— Stated task —
Rewrite the data below with "phylum" replaced by "division" everywhere and nothing else changed. Leave the pictures out.

— Raw data —
[Start]

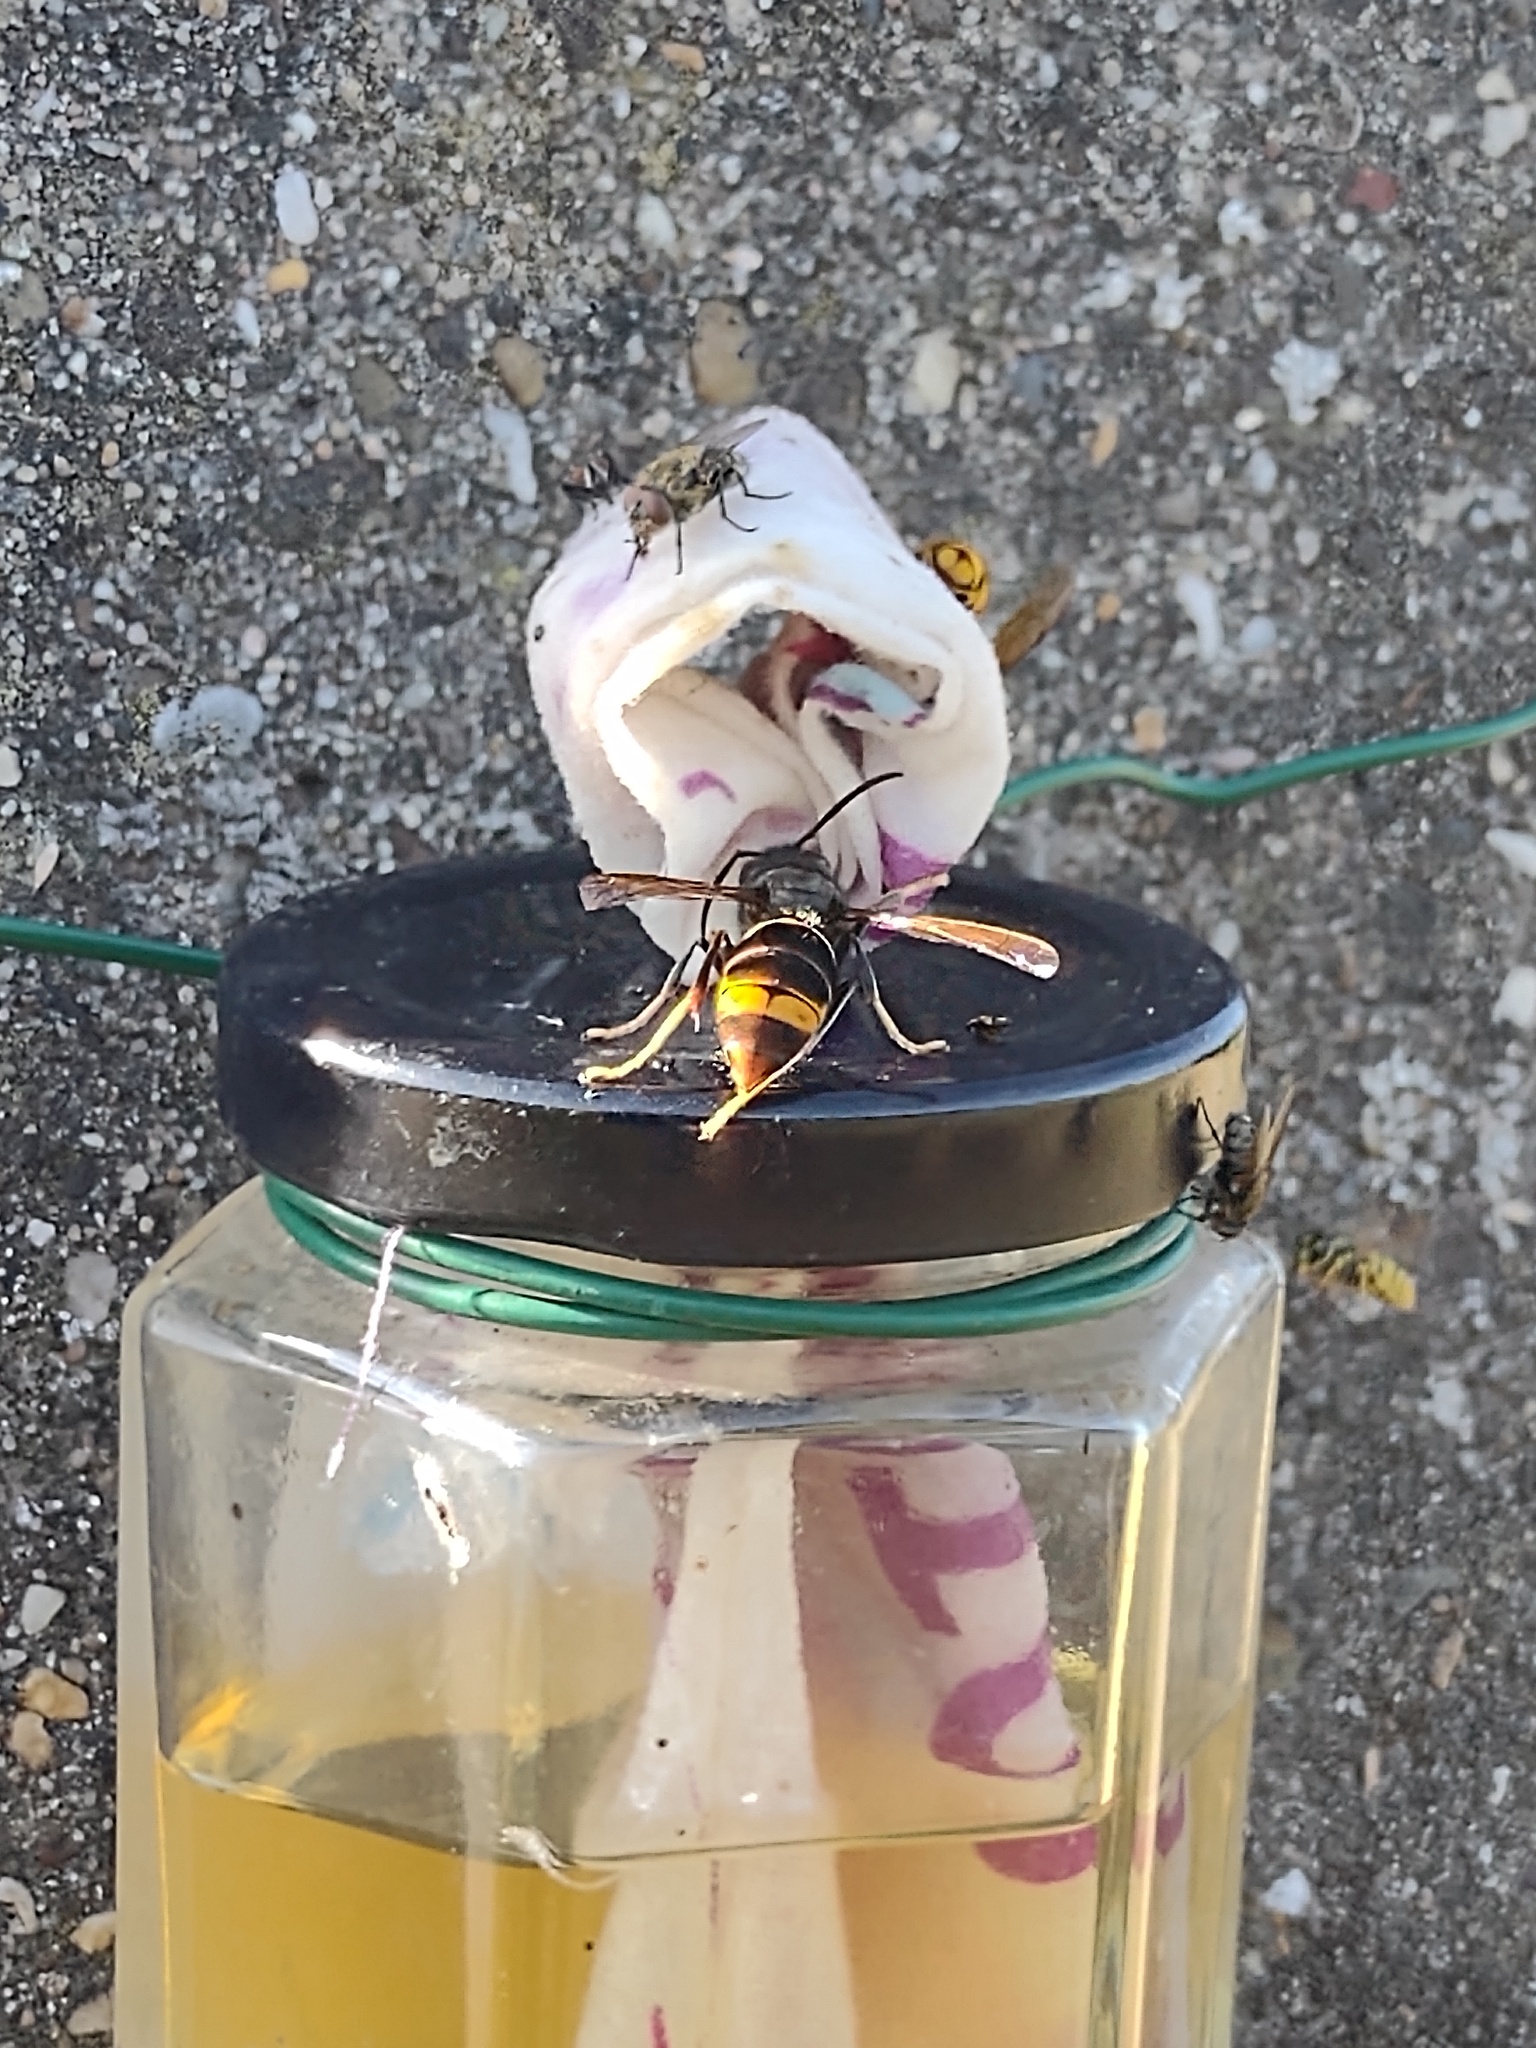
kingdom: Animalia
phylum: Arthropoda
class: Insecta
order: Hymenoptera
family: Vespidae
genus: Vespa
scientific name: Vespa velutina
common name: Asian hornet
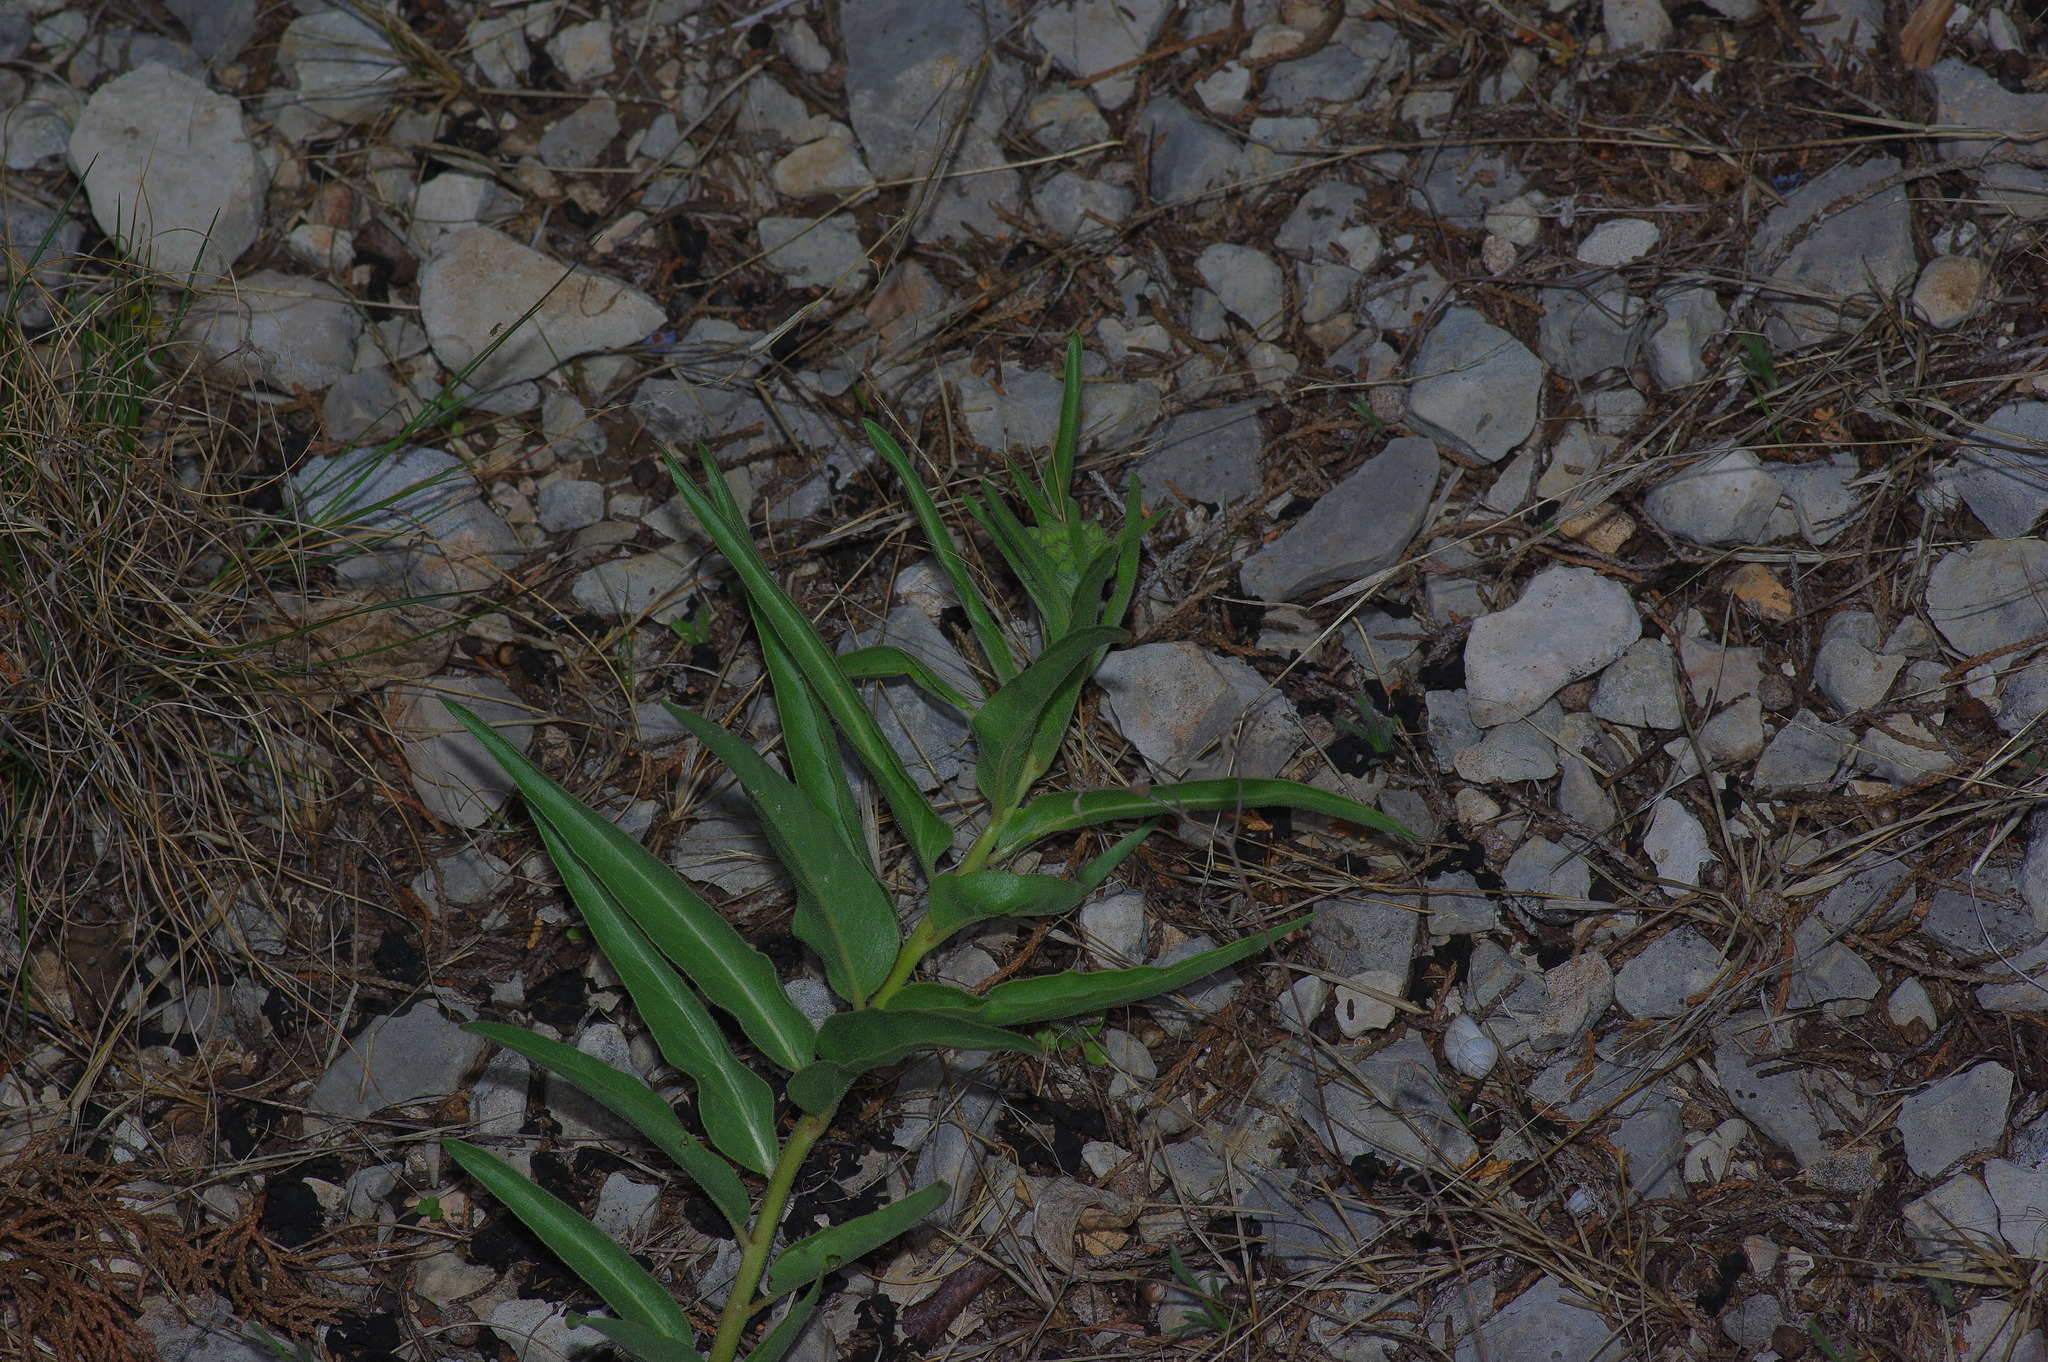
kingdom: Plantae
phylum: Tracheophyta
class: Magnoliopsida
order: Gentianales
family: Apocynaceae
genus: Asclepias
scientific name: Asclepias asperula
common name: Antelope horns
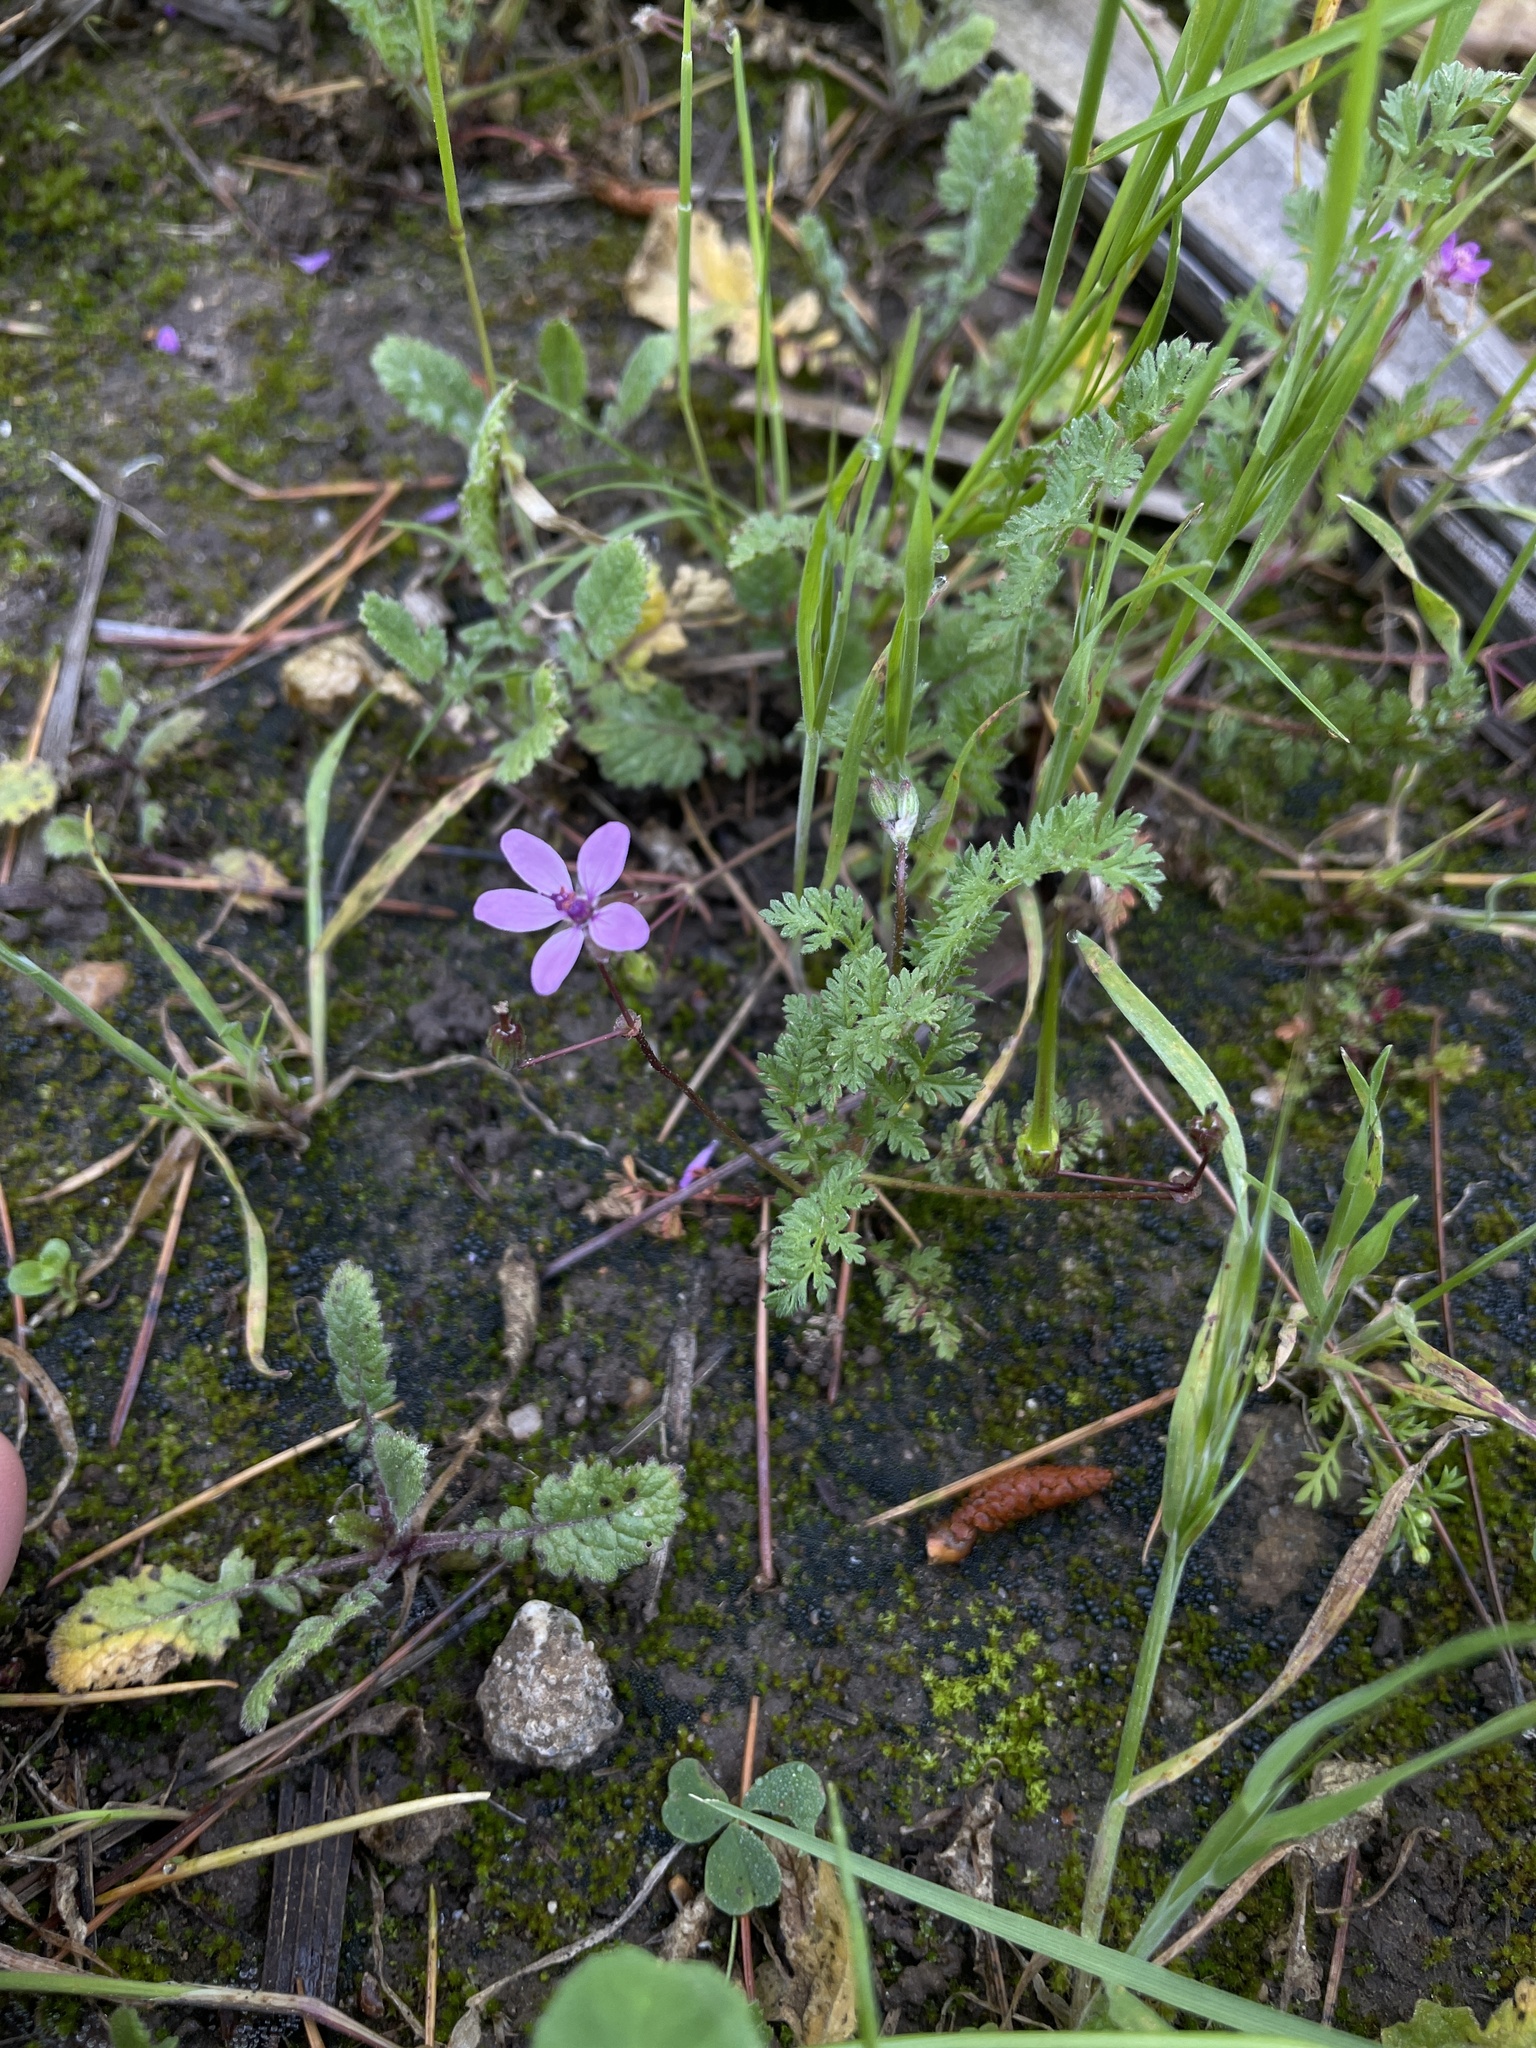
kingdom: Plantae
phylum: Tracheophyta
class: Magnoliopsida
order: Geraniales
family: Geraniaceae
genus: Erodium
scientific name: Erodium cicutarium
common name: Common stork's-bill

[End]

— Written solution —
kingdom: Animalia
division: Arthropoda
class: Insecta
order: Hymenoptera
family: Vespidae
genus: Vespa
scientific name: Vespa velutina
common name: Asian hornet
kingdom: Plantae
division: Tracheophyta
class: Magnoliopsida
order: Gentianales
family: Apocynaceae
genus: Asclepias
scientific name: Asclepias asperula
common name: Antelope horns
kingdom: Plantae
division: Tracheophyta
class: Magnoliopsida
order: Geraniales
family: Geraniaceae
genus: Erodium
scientific name: Erodium cicutarium
common name: Common stork's-bill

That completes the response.